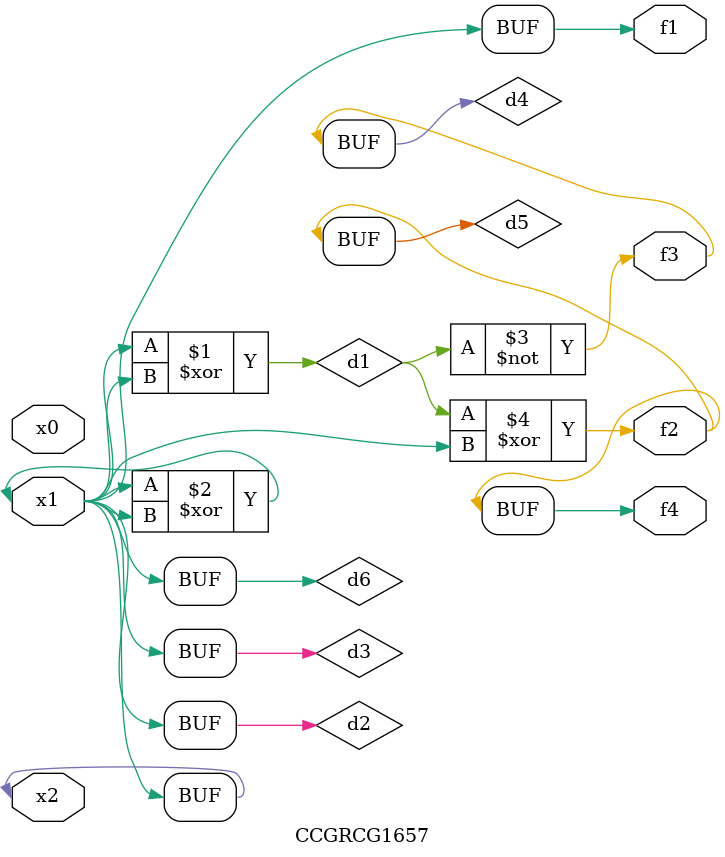
<source format=v>
module CCGRCG1657(
	input x0, x1, x2,
	output f1, f2, f3, f4
);

	wire d1, d2, d3, d4, d5, d6;

	xor (d1, x1, x2);
	buf (d2, x1, x2);
	xor (d3, x1, x2);
	nor (d4, d1);
	xor (d5, d1, d2);
	buf (d6, d2, d3);
	assign f1 = d6;
	assign f2 = d5;
	assign f3 = d4;
	assign f4 = d5;
endmodule

</source>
┄┄┄┄┄┄┄┄┄┄┄┄┄┄┄┄┄┄┄┄
Write out all the entries again, word for word, and print no images.

<source format=v>
module CCGRCG1657(
	input x0, x1, x2,
	output f1, f2, f3, f4
);

	wire d1, d2, d3, d4, d5, d6;

	xor (d1, x1, x2);
	buf (d2, x1, x2);
	xor (d3, x1, x2);
	nor (d4, d1);
	xor (d5, d1, d2);
	buf (d6, d2, d3);
	assign f1 = d6;
	assign f2 = d5;
	assign f3 = d4;
	assign f4 = d5;
endmodule

</source>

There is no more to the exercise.